Valence electrons, as I mentioned, usually don't conduct electricity, because they're bonded. In metals, there are additional electrons in each atom that are not tightly bonded to the atom, and these are free to move from one metal atom to the next. These "metallic" electrons don't contribute significantly to the strength of the material, which is mostly determined by valence electrons. So, passing current through a metal doesn't significantly change its strength.

There are two common exceptions, though. The first is temperature. The strength of many materials changes with temperature, and passing current is an easy way to increase temperature. There are some materials called shape metals or shape memory alloys which revert to their original shape when you heat them up.
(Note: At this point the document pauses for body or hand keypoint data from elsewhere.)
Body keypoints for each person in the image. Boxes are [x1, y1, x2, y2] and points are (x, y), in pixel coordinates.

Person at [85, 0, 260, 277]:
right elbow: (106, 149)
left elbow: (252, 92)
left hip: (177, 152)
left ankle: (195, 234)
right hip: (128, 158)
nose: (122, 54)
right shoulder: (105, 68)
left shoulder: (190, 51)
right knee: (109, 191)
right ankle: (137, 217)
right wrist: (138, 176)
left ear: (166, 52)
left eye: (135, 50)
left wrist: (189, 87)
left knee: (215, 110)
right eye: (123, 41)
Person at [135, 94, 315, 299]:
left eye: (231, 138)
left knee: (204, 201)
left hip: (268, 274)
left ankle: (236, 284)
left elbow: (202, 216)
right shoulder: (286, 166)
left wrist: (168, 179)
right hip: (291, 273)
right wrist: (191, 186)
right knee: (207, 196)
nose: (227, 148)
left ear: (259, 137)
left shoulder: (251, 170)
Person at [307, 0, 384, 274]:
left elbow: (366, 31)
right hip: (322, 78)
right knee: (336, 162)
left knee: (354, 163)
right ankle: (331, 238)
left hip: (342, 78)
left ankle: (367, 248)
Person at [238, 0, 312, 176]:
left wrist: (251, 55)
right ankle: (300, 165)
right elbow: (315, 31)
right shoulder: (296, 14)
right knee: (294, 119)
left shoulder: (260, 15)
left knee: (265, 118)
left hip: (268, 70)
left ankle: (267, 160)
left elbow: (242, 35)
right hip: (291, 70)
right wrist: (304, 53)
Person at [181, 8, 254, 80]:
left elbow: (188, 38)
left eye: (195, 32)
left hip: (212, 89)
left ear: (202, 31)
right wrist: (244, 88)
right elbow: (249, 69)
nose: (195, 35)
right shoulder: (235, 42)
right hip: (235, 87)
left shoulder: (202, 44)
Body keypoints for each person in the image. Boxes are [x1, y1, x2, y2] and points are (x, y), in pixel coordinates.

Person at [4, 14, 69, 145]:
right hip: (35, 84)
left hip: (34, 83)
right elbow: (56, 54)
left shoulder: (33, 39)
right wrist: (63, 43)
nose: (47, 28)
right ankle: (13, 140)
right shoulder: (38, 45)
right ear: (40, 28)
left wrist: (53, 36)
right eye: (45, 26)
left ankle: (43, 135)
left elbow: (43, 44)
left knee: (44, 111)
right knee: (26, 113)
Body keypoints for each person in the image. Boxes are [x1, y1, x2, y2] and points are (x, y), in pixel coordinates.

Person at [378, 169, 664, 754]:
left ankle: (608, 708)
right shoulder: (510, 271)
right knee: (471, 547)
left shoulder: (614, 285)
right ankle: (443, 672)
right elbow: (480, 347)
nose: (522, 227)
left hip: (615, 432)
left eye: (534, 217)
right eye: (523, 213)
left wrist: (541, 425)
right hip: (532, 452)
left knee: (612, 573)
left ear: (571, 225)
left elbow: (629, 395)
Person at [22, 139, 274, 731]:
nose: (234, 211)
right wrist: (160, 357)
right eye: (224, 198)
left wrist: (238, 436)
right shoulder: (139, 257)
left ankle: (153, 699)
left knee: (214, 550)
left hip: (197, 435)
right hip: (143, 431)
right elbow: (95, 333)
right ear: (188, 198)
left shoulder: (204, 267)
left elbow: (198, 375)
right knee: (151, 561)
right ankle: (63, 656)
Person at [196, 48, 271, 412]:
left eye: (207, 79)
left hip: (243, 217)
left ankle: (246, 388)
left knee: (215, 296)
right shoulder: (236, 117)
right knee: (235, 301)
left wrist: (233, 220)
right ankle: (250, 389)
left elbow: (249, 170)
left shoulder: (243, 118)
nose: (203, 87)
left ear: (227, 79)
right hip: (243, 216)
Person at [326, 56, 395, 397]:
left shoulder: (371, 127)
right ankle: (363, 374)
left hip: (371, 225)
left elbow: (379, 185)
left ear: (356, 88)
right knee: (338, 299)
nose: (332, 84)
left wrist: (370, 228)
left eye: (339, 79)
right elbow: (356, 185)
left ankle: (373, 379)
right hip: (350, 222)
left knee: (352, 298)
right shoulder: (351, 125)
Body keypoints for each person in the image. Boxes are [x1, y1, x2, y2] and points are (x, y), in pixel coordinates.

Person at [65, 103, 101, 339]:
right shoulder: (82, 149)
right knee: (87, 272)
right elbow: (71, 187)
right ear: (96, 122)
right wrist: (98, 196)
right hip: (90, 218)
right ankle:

The second exception is semiconductors like silicon. In silicon, it's possible to break a few of the bonds, which frees a few of the valence electrons (like 0.0001% of them). You can do this either by shining light on the silicon, or by adding impurities to the silicon which have extra electrons. Then the silicon can conduct electricity. But the strength of the silicon is not significantly reduced because 99.9999% of the electrons are still tightly bonded.

If you wanted to test the experiment, you could hang a milk jug from a ring, and hang the ring from some very thin piano or guitar wire, or some very fine steel wire, which you can buy in small spools from a hardware store. Wrap one end of the wire around a metal post which is screwed into solid wood. Now using a hose or watering pot, start filling the gallon jug until the wire breaks. Keep track of how much water you've put into the jug. Now, start over with new wire, but this time you add connections to a lantern battery (6V) or a stack of "D" size batteries. Use heavy wire to connect from the batteries to each end of the piano wire. (You can buy wire with alligator clips on it at an electronic store or hardware store.) Be careful, because the piano wire will get very hot, so you don't want to get burned, and you don't want it to touch anything that would melt or catch fire. Now with the wire hot, quickly fill the milk jug to the same level and see if the wire breaks. If it breaks sooner, then the wire has been made weaker by heating.

Anyway, that may be more than you wanted to know, but hopefully it gives you some ideas to play with!